Output every record word for word, minus the pictures.

[Data listing — start]

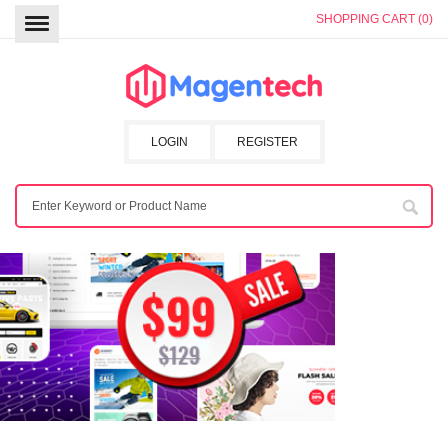
SHOPPING CART (0)
LOGIN
REGISTER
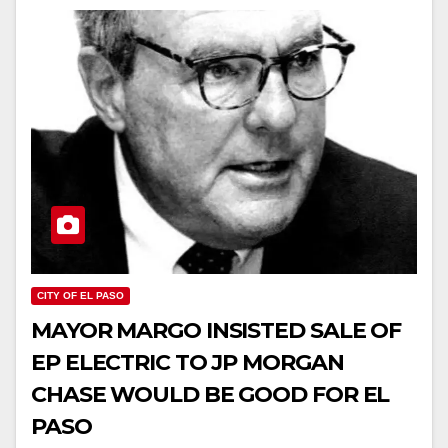
CITY OF EL PASO
MAYOR MARGO INSISTED SALE OF
EP ELECTRIC TO JP MORGAN
CHASE WOULD BE GOOD FOR EL
PASO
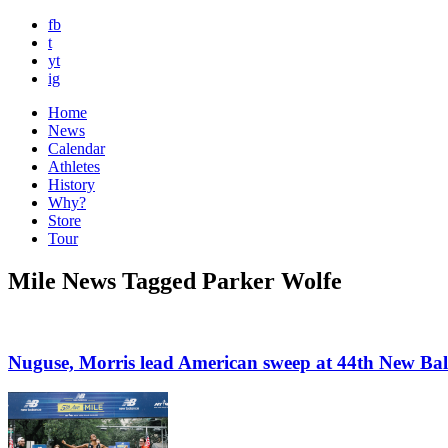
fb
t
yt
ig
Home
News
Calendar
Athletes
History
Why?
Store
Tour
Mile News Tagged Parker Wolfe
Nuguse, Morris lead American sweep at 44th New Bal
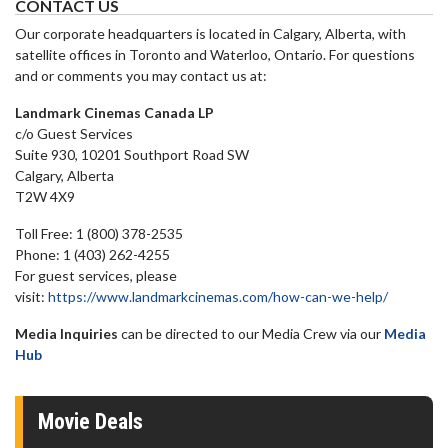
CONTACT US
Our corporate headquarters is located in Calgary, Alberta, with
satellite offices in Toronto and Waterloo, Ontario. For questions
and or comments you may contact us at:
Landmark Cinemas Canada LP
c/o Guest Services
Suite 930, 10201 Southport Road SW
Calgary, Alberta
T2W 4X9
Toll Free: 1 (800) 378-2535
Phone: 1 (403) 262-4255
For guest services, please
visit:
https://www.landmarkcinemas.com/how-can-we-help/
Media Inquiries
can be directed to our Media Crew via our
Media
Hub
Movie Deals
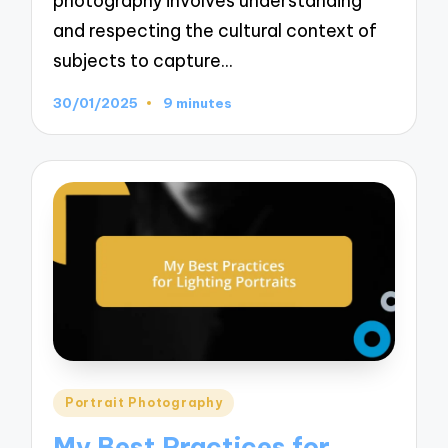
photography involves understanding
and respecting the cultural context of
subjects to capture…
30/01/2025
9 minutes
Posted
Portrait Photography
in
My Best Practices for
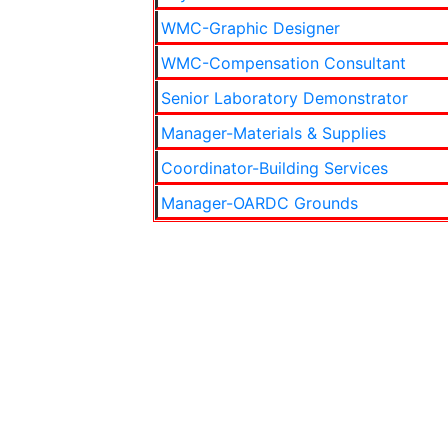
WMC-Graphic Designer
WMC-Compensation Consultant
Senior Laboratory Demonstrator
Manager-Materials & Supplies
Coordinator-Building Services
Manager-OARDC Grounds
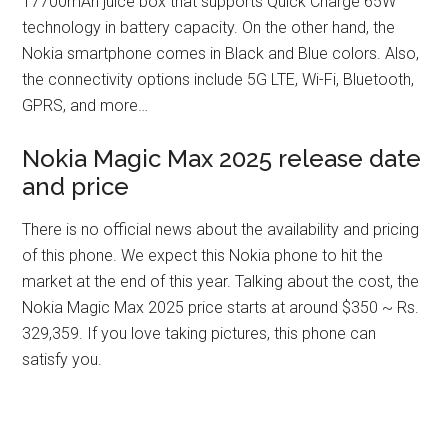
17700mAh juice box that supports Quick Charge 65W
technology in battery capacity. On the other hand, the
Nokia smartphone comes in Black and Blue colors. Also,
the connectivity options include 5G LTE, Wi-Fi, Bluetooth,
GPRS, and more…
Nokia Magic Max 2025 release date
and price
There is no official news about the availability and pricing
of this phone. We expect this Nokia phone to hit the
market at the end of this year. Talking about the cost, the
Nokia Magic Max 2025 price starts at around $350 ~ Rs.
329,359. If you love taking pictures, this phone can
satisfy you.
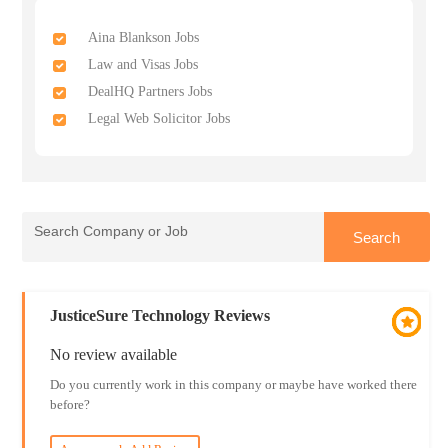
Aina Blankson Jobs
Law and Visas Jobs
DealHQ Partners Jobs
Legal Web Solicitor Jobs
JusticeSure Technology Reviews
No review available
Do you currently work in this company or maybe have worked there
before?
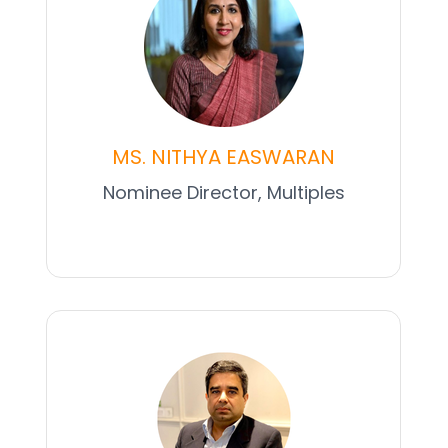
MS. NITHYA EASWARAN
Nominee Director, Multiples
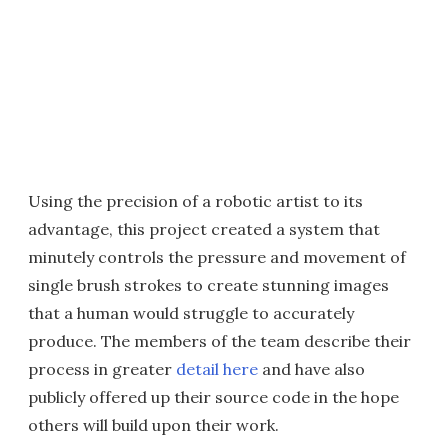
Using the precision of a robotic artist to its
advantage, this project created a system that
minutely controls the pressure and movement of
single brush strokes to create stunning images
that a human would struggle to accurately
produce. The members of the team describe their
process in greater
detail here
and have also
publicly offered up their source code in the hope
others will build upon their work.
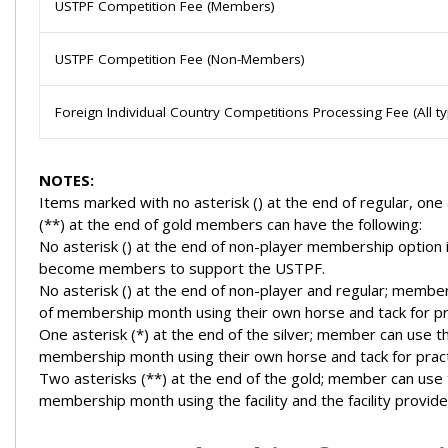
USTPF Competition Fee (Members)
USTPF Competition Fee (Non-Members)
Foreign Individual Country Competitions Processing Fee (All 
NOTES:
Items marked with no asterisk () at the end of regular, one 
(**) at the end of gold members can have the following:
No asterisk () at the end of non-player membership option i
become members to support the USTPF.
No asterisk () at the end of non-player and regular; member
of membership month using their own horse and tack for pr
One asterisk (*) at the end of the silver; member can use th
membership month using their own horse and tack for pract
Two asterisks (**) at the end of the gold; member can use t
membership month using the facility and the facility provide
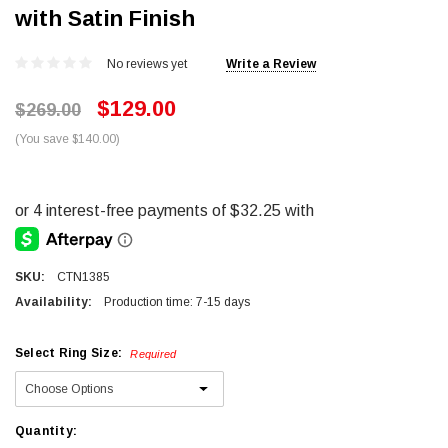
with Satin Finish
No reviews yet
Write a Review
$129.00
$269.00
(You save $140.00)
SKU:
CTN1385
Availability:
Production time: 7-15 days
Select Ring Size:
Required
Current
Quantity:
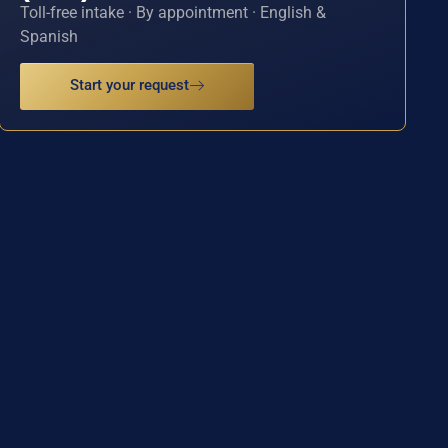
Toll-free intake · By appointment · English &
Spanish
Start your request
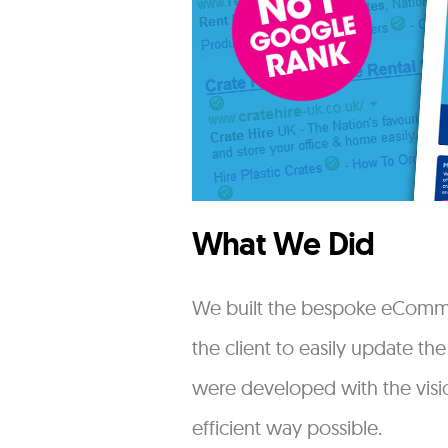
What We Did
We built the bespoke eCommer
the client to easily update th
were developed with the visio
efficient way possible.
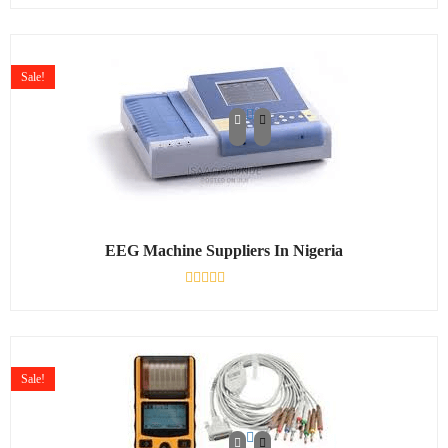
0
out
of
5
Sale!
EEG Machine Suppliers In Nigeria
Rated
0
out
of
5
Sale!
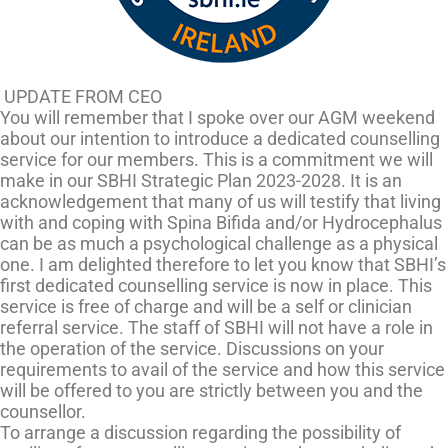
UPDATE FROM CEO
You will remember that I spoke over our AGM weekend
about our intention to introduce a dedicated counselling
service for our members. This is a commitment we will
make in our SBHI Strategic Plan 2023-2028. It is an
acknowledgement that many of us will testify that living
with and coping with Spina Bifida and/or Hydrocephalus
can be as much a psychological challenge as a physical
one. I am delighted therefore to let you know that SBHI’s
first dedicated counselling service is now in place. This
service is free of charge and will be a self or clinician
referral service. The staff of SBHI will not have a role in
the operation of the service. Discussions on your
requirements to avail of the service and how this service
will be offered to you are strictly between you and the
counsellor.
To arrange a discussion regarding the possibility of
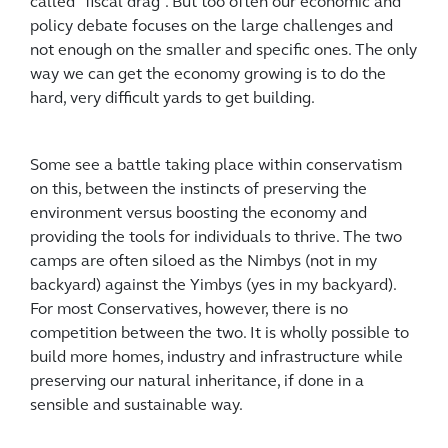
called “fiscal drag”. But too often our economic and
policy debate focuses on the large challenges and
not enough on the smaller and specific ones. The only
way we can get the economy growing is to do the
hard, very difficult yards to get building.
Some see a battle taking place within conservatism
on this, between the instincts of preserving the
environment versus boosting the economy and
providing the tools for individuals to thrive. The two
camps are often siloed as the Nimbys (not in my
backyard) against the Yimbys (yes in my backyard).
For most Conservatives, however, there is no
competition between the two. It is wholly possible to
build more homes, industry and infrastructure while
preserving our natural inheritance, if done in a
sensible and sustainable way.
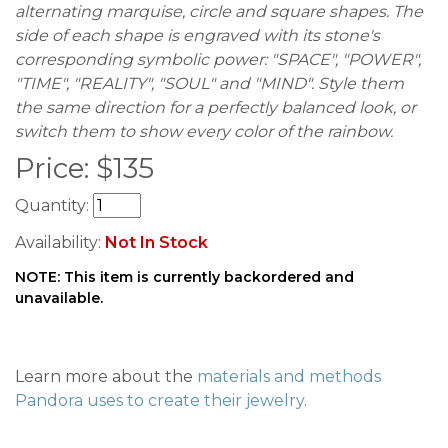
alternating marquise, circle and square shapes. The
side of each shape is engraved with its stone's
corresponding symbolic power: "SPACE", "POWER",
"TIME", "REALITY", "SOUL" and "MIND". Style them
the same direction for a perfectly balanced look, or
switch them to show every color of the rainbow.
Price:
$
135
Quantity:
Availability:
Not In Stock
NOTE: This item is currently backordered and
unavailable.
Learn more about the
materials and methods
Pandora uses to create their jewelry
.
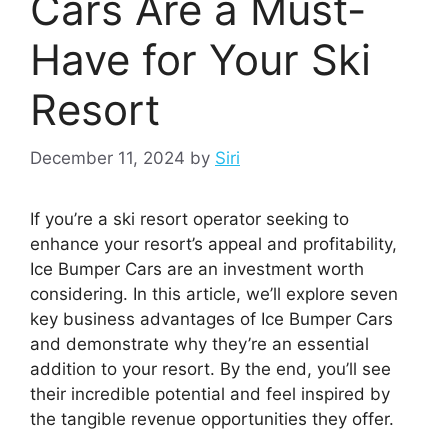
Cars Are a Must-
Have for Your Ski
Resort
December 11, 2024
by
Siri
If you’re a ski resort operator seeking to
enhance your resort’s appeal and profitability,
Ice Bumper Cars are an investment worth
considering. In this article, we’ll explore seven
key business advantages of Ice Bumper Cars
and demonstrate why they’re an essential
addition to your resort. By the end, you’ll see
their incredible potential and feel inspired by
the tangible revenue opportunities they offer.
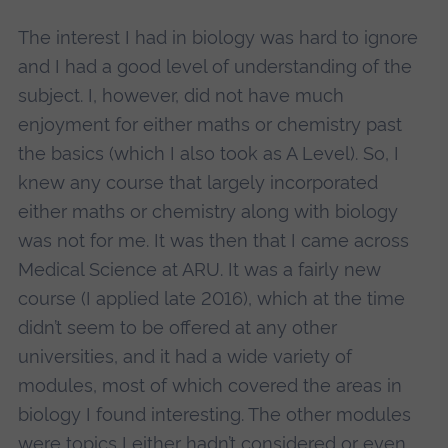
The interest I had in biology was hard to ignore
and I had a good level of understanding of the
subject. I, however, did not have much
enjoyment for either maths or chemistry past
the basics (which I also took as A Level). So, I
knew any course that largely incorporated
either maths or chemistry along with biology
was not for me. It was then that I came across
Medical Science at ARU. It was a fairly new
course (I applied late 2016), which at the time
didn’t seem to be offered at any other
universities, and it had a wide variety of
modules, most of which covered the areas in
biology I found interesting. The other modules
were topics I either hadn’t considered or even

[Data listing — finish]

Completed task:
SHOPPING CART (0)
LOGIN
REGISTER
CITY OF EL PASO
MAYOR MARGO INSISTED SALE OF
EP ELECTRIC TO JP MORGAN
CHASE WOULD BE GOOD FOR EL
PASO
fb
t
yt
ig
Home
News
Calendar
Athletes
History
Why?
Store
Tour
Mile News Tagged Parker Wolfe
Nuguse, Morris lead American sweep at 44th New Bal
CONTACT US
Our corporate headquarters is located in Calgary, Alberta, with
satellite offices in Toronto and Waterloo, Ontario. For questions
and or comments you may contact us at:
Landmark Cinemas Canada LP
c/o Guest Services
Suite 930, 10201 Southport Road SW
Calgary, Alberta
T2W 4X9
Toll Free: 1 (800) 378-2535
Phone: 1 (403) 262-4255
For guest services, please
visit:
https://www.landmarkcinemas.com/how-can-we-help/
Media Inquiries
can be directed to our Media Crew via our
Media
Hub
Movie Deals
photography involves understanding
and respecting the cultural context of
subjects to capture…
30/01/2025
9 minutes
Posted
Portrait Photography
in
My Best Practices for
WMC-Graphic Designer
WMC-Compensation Consultant
Senior Laboratory Demonstrator
Manager-Materials & Supplies
Coordinator-Building Services
Manager-OARDC Grounds
17700mAh juice box that supports Quick Charge 65W
technology in battery capacity. On the other hand, the
Nokia smartphone comes in Black and Blue colors. Also,
the connectivity options include 5G LTE, Wi-Fi, Bluetooth,
GPRS, and more…
Nokia Magic Max 2025 release date
and price
There is no official news about the availability and pricing
of this phone. We expect this Nokia phone to hit the
market at the end of this year. Talking about the cost, the
Nokia Magic Max 2025 price starts at around $350 ~ Rs.
329,359. If you love taking pictures, this phone can
satisfy you.
Aina Blankson Jobs
Law and Visas Jobs
DealHQ Partners Jobs
Legal Web Solicitor Jobs
JusticeSure Technology Reviews
No review available
Do you currently work in this company or maybe have worked there
before?
MS. NITHYA EASWARAN
Nominee Director, Multiples
Using the precision of a robotic artist to its
advantage, this project created a system that
minutely controls the pressure and movement of
single brush strokes to create stunning images
that a human would struggle to accurately
produce. The members of the team describe their
process in greater
detail here
and have also
publicly offered up their source code in the hope
others will build upon their work.
USTPF Competition Fee (Members)
USTPF Competition Fee (Non-Members)
Foreign Individual Country Competitions Processing Fee (All 
NOTES:
Items marked with no asterisk () at the end of regular, one 
(**) at the end of gold members can have the following:
No asterisk () at the end of non-player membership option i
become members to support the USTPF.
No asterisk () at the end of non-player and regular; member
of membership month using their own horse and tack for pr
One asterisk (*) at the end of the silver; member can use th
membership month using their own horse and tack for pract
Two asterisks (**) at the end of the gold; member can use t
membership month using the facility and the facility provide
with Satin Finish
No reviews yet
Write a Review
$129.00
$269.00
(You save $140.00)
SKU:
CTN1385
Availability:
Production time: 7-15 days
Select Ring Size:
Required
Current
Quantity:
Toll-free intake · By appointment · English &
Spanish
Start your request
What We Did
We built the bespoke eCommer
the client to easily update th
were developed with the visio
efficient way possible.
0
out
of
5
Sale!
EEG Machine Suppliers In Nigeria
Rated
0
out
of
5
Sale!
UPDATE FROM CEO
You will remember that I spoke over our AGM weekend
about our intention to introduce a dedicated counselling
service for our members. This is a commitment we will
make in our SBHI Strategic Plan 2023-2028. It is an
acknowledgement that many of us will testify that living
with and coping with Spina Bifida and/or Hydrocephalus
can be as much a psychological challenge as a physical
one. I am delighted therefore to let you know that SBHI’s
first dedicated counselling service is now in place. This
service is free of charge and will be a self or clinician
referral service. The staff of SBHI will not have a role in
the operation of the service. Discussions on your
requirements to avail of the service and how this service
will be offered to you are strictly between you and the
counsellor.
To arrange a discussion regarding the possibility of
called “fiscal drag”. But too often our economic and
policy debate focuses on the large challenges and
not enough on the smaller and specific ones. The only
way we can get the economy growing is to do the
hard, very difficult yards to get building.
Some see a battle taking place within conservatism
on this, between the instincts of preserving the
environment versus boosting the economy and
providing the tools for individuals to thrive. The two
camps are often siloed as the Nimbys (not in my
backyard) against the Yimbys (yes in my backyard).
For most Conservatives, however, there is no
competition between the two. It is wholly possible to
build more homes, industry and infrastructure while
preserving our natural inheritance, if done in a
sensible and sustainable way.
alternating marquise, circle and square shapes. The
side of each shape is engraved with its stone's
corresponding symbolic power: "SPACE", "POWER",
"TIME", "REALITY", "SOUL" and "MIND". Style them
the same direction for a perfectly balanced look, or
switch them to show every color of the rainbow.
Price:
$
135
Quantity:
Availability:
Not In Stock
NOTE: This item is currently backordered and
unavailable.
Learn more about the
materials and methods
Pandora uses to create their jewelry
.
Cars Are a Must-
Have for Your Ski
Resort
December 11, 2024
by
Siri
If you’re a ski resort operator seeking to
enhance your resort’s appeal and profitability,
Ice Bumper Cars are an investment worth
considering. In this article, we’ll explore seven
key business advantages of Ice Bumper Cars
and demonstrate why they’re an essential
addition to your resort. By the end, you’ll see
their incredible potential and feel inspired by
the tangible revenue opportunities they offer.
The interest I had in biology was hard to ignore
and I had a good level of understanding of the
subject. I, however, did not have much
enjoyment for either maths or chemistry past
the basics (which I also took as A Level). So, I
knew any course that largely incorporated
either maths or chemistry along with biology
was not for me. It was then that I came across
Medical Science at ARU. It was a fairly new
course (I applied late 2016), which at the time
didn’t seem to be offered at any other
universities, and it had a wide variety of
modules, most of which covered the areas in
biology I found interesting. The other modules
were topics I either hadn’t considered or even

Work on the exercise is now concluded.